Who would have imagined that the unlikely candidacy of a construction magnate who is also a dabbler in hugely unethical schemes to shed trusting admirers of their tuition money through a scheme to have them think his pseudo-university could imbue them with the magic dust that has seen him succeed in one venture after another after business failures and bankruptcies, would ever enter the bedrooms of the nation to destroy love and stable marriages?
Well, for all the uneducated grievance-burdened voters that Trump has mesmerized, and the more politically informed yet still captivated people who plan to vote for the man who, should he succeed will send the country into a spin of revolting decision-making that will alienate one half of the country from the other half, and ensure that the international community keeps a wide berth lest they too become contaminated in the process of retaining their ally status, the Republican party itself is digging in its heels.
Daily, greater numbers of prominent Republicans and donors to their cause have been creating a wide berth between themselves and this stunningly flawed candidate.
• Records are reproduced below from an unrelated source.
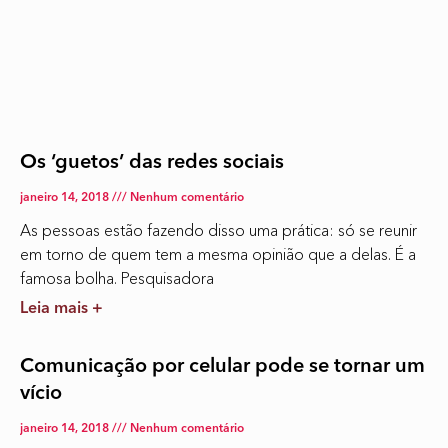
Os ‘guetos’ das redes sociais
janeiro 14, 2018
Nenhum comentário
As pessoas estão fazendo disso uma prática: só se reunir
em torno de quem tem a mesma opinião que a delas. É a
famosa bolha. Pesquisadora
Leia mais +
Comunicação por celular pode se tornar um
vício
janeiro 14, 2018
Nenhum comentário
No fewer than 50 Republican national security professionals from the Bush regime have stated unequivocally that a threat to the nation's security lies in Trump's candidacy aspiring to the presidency. Another 70 Republicans have signed a request that the Republican party take steps to divert funding for Trump's candidacy to the support of "down ticket" Republicans in an effort to save the GOP.
Helpfully, this man who history will contest as the likeliest candidate for village idiot this century, has himself orchestrated plummeting support. Every time he candidly spouts whatever comes to mind irrespective of how absurd and volatile, the resulting outrage reaches some on the outer fringes of Trumpmania to add to the downward-spiralling trajectory of polling numbers. The hope is desperately pinned on his deciding to avert the election by claiming it is so rigged he cannot continue.
And should he become bored with creating the raucous circus that results from the attention he so badly craves from the public, the news media and the panic evinced in the Republican party, then wives of husbands who, academic credentials aside, insist they will vote for the clown that the Republicans fell prey to, will only have to continue worrying about the cretinous state of their loved ones' minds, not the state of the union under an accidental comedian.